Ya hemos visto que el autor tiene derecho a que se reconozca su derecho a manifestar la autoría de la obra, pero que ese derecho está supeditado a las necesidades reales del empresario para su explotación. Lo mismo ocurre con la integridad de la obra, el empresario está obligado a impedir cualquier alteración de la misma. Ahora bien, hay ocasiones en las que el empresario puede estar obligado a alterar la integridad de una obra para poder explotarla correctamente. Podrá hacerlo siempre que sea conforme a la buena fe y a las necesidades reales de su empresa.

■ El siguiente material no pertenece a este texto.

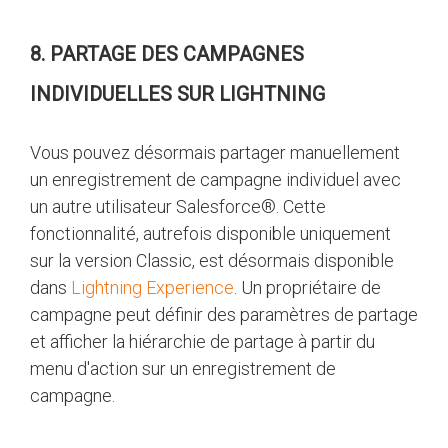
8. PARTAGE DES CAMPAGNES
INDIVIDUELLES SUR LIGHTNING
Vous pouvez désormais partager manuellement
un enregistrement de campagne individuel avec
un autre utilisateur Salesforce®. Cette
fonctionnalité, autrefois disponible uniquement
sur la version Classic, est désormais disponible
dans
Lightning Experience
. Un propriétaire de
campagne peut définir des paramètres de partage
et afficher la hiérarchie de partage à partir du
menu d'action sur un enregistrement de
campagne.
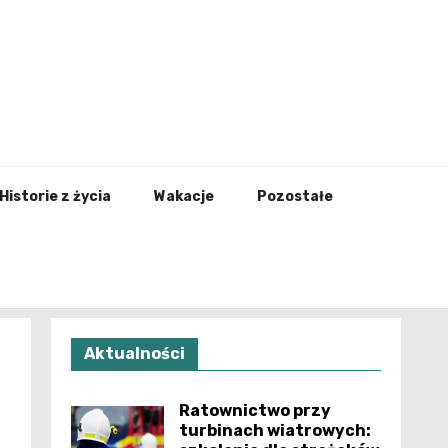
nfo.pl
Historie z życia
Wakacje
Pozostałe
Aktualności
Ratownictwo przy
turbinach wiatrowych:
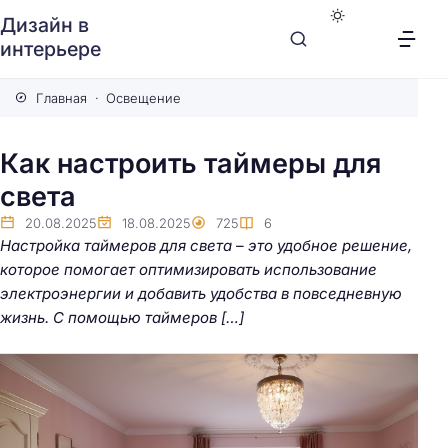
Дизайн в
интерьере
Главная
Освещение
Как настроить таймеры для
света
20.08.2025
18.08.2025
725
6
Настройка таймеров для света – это удобное решение,
которое помогает оптимизировать использование
электроэнергии и добавить удобства в повседневную
жизнь. С помощью таймеров […]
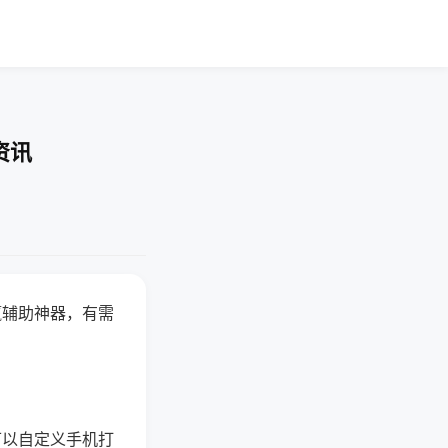
资讯
赢辅助神器，有需
可以自定义手机打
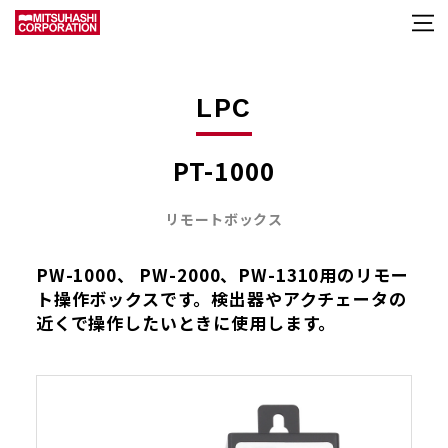
LPC
PT-1000
リモートボックス
PW-1000、 PW-2000、PW-1310用のリモー
ト操作ボックスです。検出器やアクチェータの
近くで操作したいときに使用します。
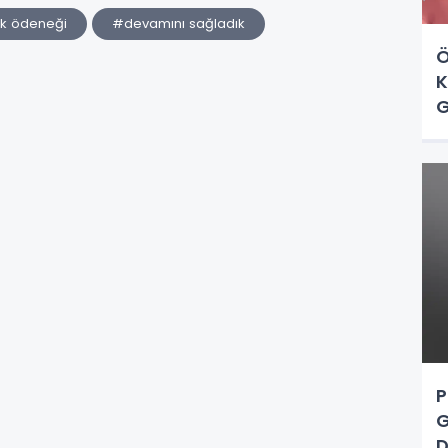
lık ödeneği
#devamını sağladık
Ö
K
G
P
G
D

Por lo tanto, aunque el trabajador mantiene los derechos morales sobre su obra, es inevitable que en ciertas ocasiones se produzca una merma en las facultades que estos derechos le otorgan[1], siempre que esté justificada en la explotación empresarial de la obra y se haya pactado en el contrato.
Pero imaginemos que lo pactado en un inicio se revela insuficiente con el pacto del tiempo. Para los casos en los que hay una manifiesta desproporción entre la remuneración pactada y los beneficios del empresario, la LPI prevé en su artículo 47:
«Si en la cesión se produjese una manifiesta desproporción entre la remuneración inicialmente pactada por el autor en comparación con la totalidad de los ingresos subsiguientes derivados de la explotación de las obras obtenidos por el cesionario o su derechohabiente, aquel podrá pedir la revisión del contrato y, en defecto de acuerdo, acudir al Juez para que fije una remuneración adecuada y equitativa, atendidas las circunstancias del caso».
Esta revisión la podrá exigir el autor en los diez años siguientes a la firma del contrato, siempre que no exista un pacto acordado al efecto.
Como vemos, en el contrato está la clave de bóveda de todo el asunto. Para evitar sorpresas desagradables, tanto el autor asalariado como el empresario deben de ser exigentes a la hora negociar las condiciones de su contrato de trabajo y ser siempre conscientes de lo que pactan.
Esa conciencia no existía en Bruguera, que pasó de ser una gigantesca cárcel de creadores insatisfechos a declararse en quiebra en los años ochenta tras la demanda de Francisco Ibáñez para recuperar sus personajes más conocidos, que Bruguera pretendía quedarse en exclusiva: Mortadelo y Filemón.